A bill that supporters say would've ensured women are paid the same as men for doing the same work was blocked today by the U.S. Senate in a 58-41 vote. All Republican senators — including George Voinovich from Ohio — voted against allowing debate on the bill.
The bill, known as the Paycheck Fairness Act, was approved by the House in January 2009 and was supported by President Obama.
If enacted as law, the bill would've made it easier for women who suspected they were victims of wage discrimination to address the issue and allow employees to disclose salary information with co-workers despite any workplace rules that prohibited disclosure. Also, employers would've been required to show that any wage discrepancies were based on genuine business requirements and related to specific characteristics of the position that weren't based on gender.
Voinovich, a Republican who is retiring, voted against the bill while U.S. Sen.

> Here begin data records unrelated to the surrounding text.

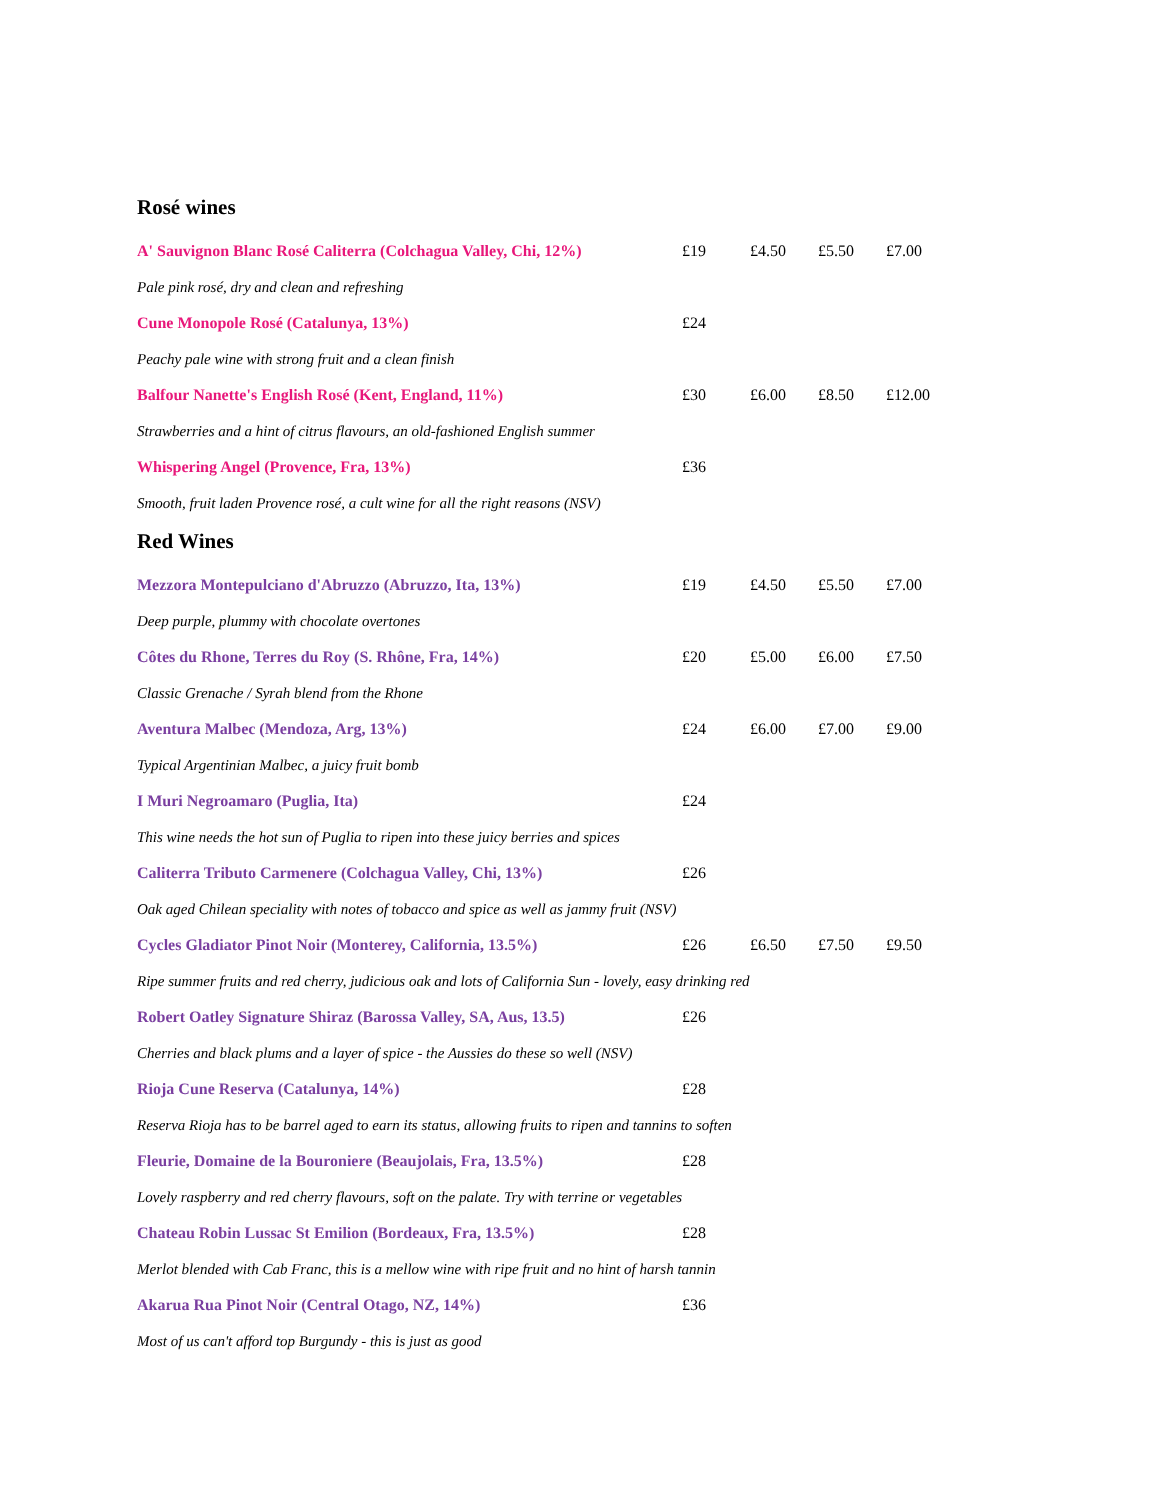Rosé wines
| A' Sauvignon Blanc Rosé Caliterra (Colchagua Valley, Chi, 12%) | £19 | £4.50 | £5.50 | £7.00 |
| Pale pink rosé, dry and clean and refreshing | | | | |
| Cune Monopole Rosé (Catalunya, 13%) | £24 | | | |
| Peachy pale wine with strong fruit and a clean finish | | | | |
| Balfour Nanette's English Rosé (Kent, England, 11%) | £30 | £6.00 | £8.50 | £12.00 |
| Strawberries and a hint of citrus flavours, an old-fashioned English summer | | | | |
| Whispering Angel (Provence, Fra, 13%) | £36 | | | |
| Smooth, fruit laden Provence rosé, a cult wine for all the right reasons (NSV) | | | | |
Red Wines
| Mezzora Montepulciano d'Abruzzo (Abruzzo, Ita, 13%) | £19 | £4.50 | £5.50 | £7.00 |
| Deep purple, plummy with chocolate overtones | | | | |
| Côtes du Rhone, Terres du Roy (S. Rhône, Fra, 14%) | £20 | £5.00 | £6.00 | £7.50 |
| Classic Grenache / Syrah blend from the Rhone | | | | |
| Aventura Malbec (Mendoza, Arg, 13%) | £24 | £6.00 | £7.00 | £9.00 |
| Typical Argentinian Malbec, a juicy fruit bomb | | | | |
| I Muri Negroamaro (Puglia, Ita) | £24 | | | |
| This wine needs the hot sun of Puglia to ripen into these juicy berries and spices | | | | |
| Caliterra Tributo Carmenere (Colchagua Valley, Chi, 13%) | £26 | | | |
| Oak aged Chilean speciality with notes of tobacco and spice as well as jammy fruit (NSV) | | | | |
| Cycles Gladiator Pinot Noir (Monterey, California, 13.5%) | £26 | £6.50 | £7.50 | £9.50 |
| Ripe summer fruits and red cherry, judicious oak and lots of California Sun - lovely, easy drinking red | | | | |
| Robert Oatley Signature Shiraz (Barossa Valley, SA, Aus, 13.5) | £26 | | | |
| Cherries and black plums and a layer of spice - the Aussies do these so well (NSV) | | | | |
| Rioja Cune Reserva (Catalunya, 14%) | £28 | | | |
| Reserva Rioja has to be barrel aged to earn its status, allowing fruits to ripen and tannins to soften | | | | |
| Fleurie, Domaine de la Bouroniere (Beaujolais, Fra, 13.5%) | £28 | | | |
| Lovely raspberry and red cherry flavours, soft on the palate. Try with terrine or vegetables | | | | |
| Chateau Robin Lussac St Emilion (Bordeaux, Fra, 13.5%) | £28 | | | |
| Merlot blended with Cab Franc, this is a mellow wine with ripe fruit and no hint of harsh tannin | | | | |
| Akarua Rua Pinot Noir (Central Otago, NZ, 14%) | £36 | | | |
| Most of us can't afford top Burgundy - this is just as good | | | | |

Sherrod Brown, a Democrat, was in favor.
The bill was designed to supplement the Equal Pay Act of 1963 and the Fair Labor Standards Act of 1938.

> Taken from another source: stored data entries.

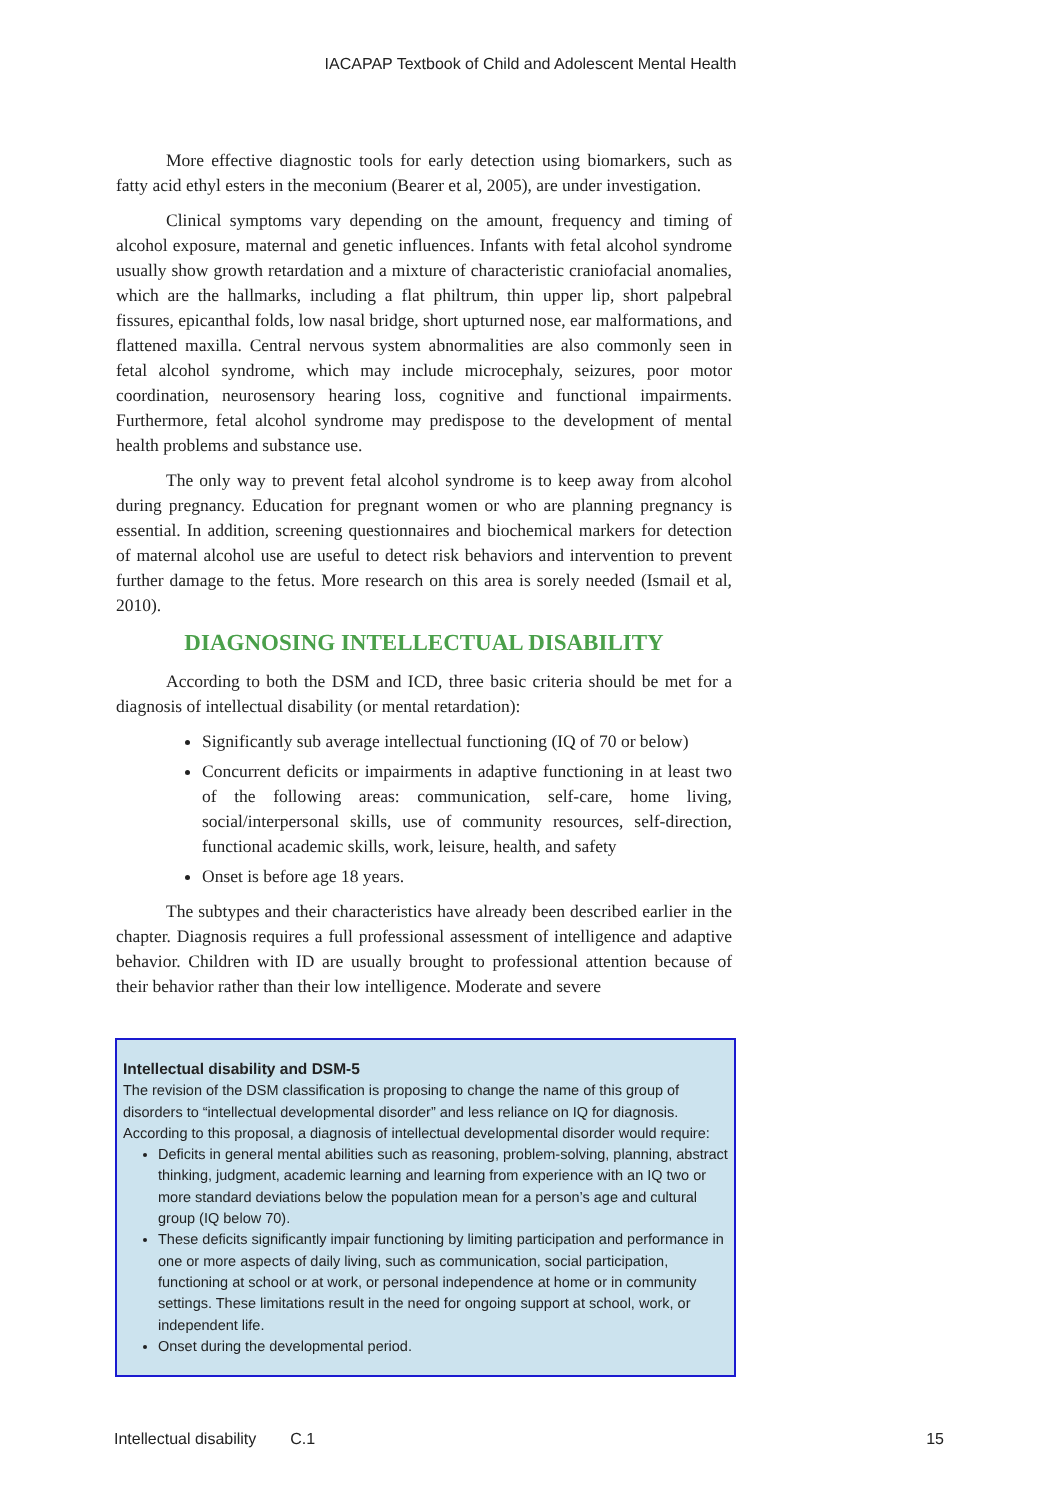IACAPAP Textbook of Child and Adolescent Mental Health
More effective diagnostic tools for early detection using biomarkers, such as fatty acid ethyl esters in the meconium (Bearer et al, 2005), are under investigation.
Clinical symptoms vary depending on the amount, frequency and timing of alcohol exposure, maternal and genetic influences. Infants with fetal alcohol syndrome usually show growth retardation and a mixture of characteristic craniofacial anomalies, which are the hallmarks, including a flat philtrum, thin upper lip, short palpebral fissures, epicanthal folds, low nasal bridge, short upturned nose, ear malformations, and flattened maxilla. Central nervous system abnormalities are also commonly seen in fetal alcohol syndrome, which may include microcephaly, seizures, poor motor coordination, neurosensory hearing loss, cognitive and functional impairments. Furthermore, fetal alcohol syndrome may predispose to the development of mental health problems and substance use.
The only way to prevent fetal alcohol syndrome is to keep away from alcohol during pregnancy. Education for pregnant women or who are planning pregnancy is essential. In addition, screening questionnaires and biochemical markers for detection of maternal alcohol use are useful to detect risk behaviors and intervention to prevent further damage to the fetus. More research on this area is sorely needed (Ismail et al, 2010).
DIAGNOSING INTELLECTUAL DISABILITY
According to both the DSM and ICD, three basic criteria should be met for a diagnosis of intellectual disability (or mental retardation):
Significantly sub average intellectual functioning (IQ of 70 or below)
Concurrent deficits or impairments in adaptive functioning in at least two of the following areas: communication, self-care, home living, social/interpersonal skills, use of community resources, self-direction, functional academic skills, work, leisure, health, and safety
Onset is before age 18 years.
The subtypes and their characteristics have already been described earlier in the chapter. Diagnosis requires a full professional assessment of intelligence and adaptive behavior. Children with ID are usually brought to professional attention because of their behavior rather than their low intelligence. Moderate and severe
Intellectual disability and DSM-5
The revision of the DSM classification is proposing to change the name of this group of disorders to “intellectual developmental disorder” and less reliance on IQ for diagnosis. According to this proposal, a diagnosis of intellectual developmental disorder would require:
Deficits in general mental abilities such as reasoning, problem-solving, planning, abstract thinking, judgment, academic learning and learning from experience with an IQ two or more standard deviations below the population mean for a person’s age and cultural group (IQ below 70).
These deficits significantly impair functioning by limiting participation and performance in one or more aspects of daily living, such as communication, social participation, functioning at school or at work, or personal independence at home or in community settings. These limitations result in the need for ongoing support at school, work, or independent life.
Onset during the developmental period.
Intellectual disability C.1 15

Data from the U.S. Census in 2008 showed women earned 77 cents for each dollar earned by men.
Opponents, including most business groups, said that wage differences were based on other factors such as negotiating skills and women taking jobs that were more family-friendly with benefits rather than wages.
Those arguments are rejected by supporters including the National Association of Working Women and the American Civil Liberties Union.
“The pay gap is evident in almost every occupational category, in every income bracket; it’s a constant despite education, despite experience,” said Linda Meric, the association's executive director. “Although enforcement of the Equal Pay Act and other civil rights laws has helped narrow the gap, it’s critical that the significant disparities in pay that remain be addressed.
“Our U.S. Senate must consider how the pay gap places families of today in jeopardy; at risk, especially in these tough economic times,” she added. “But if that doesn’t do it, maybe they should consider something else. They should think about their own daughters, their granddaughters, great-granddaughters. They should think about how they prize them, how they love them, how they treasure them, how they would fight for them. Are they really worth less?”
Statistics show women comprise about half of the U.S. workforce, and that mothers are the primary- or co-breadwinners in two-thirds of households.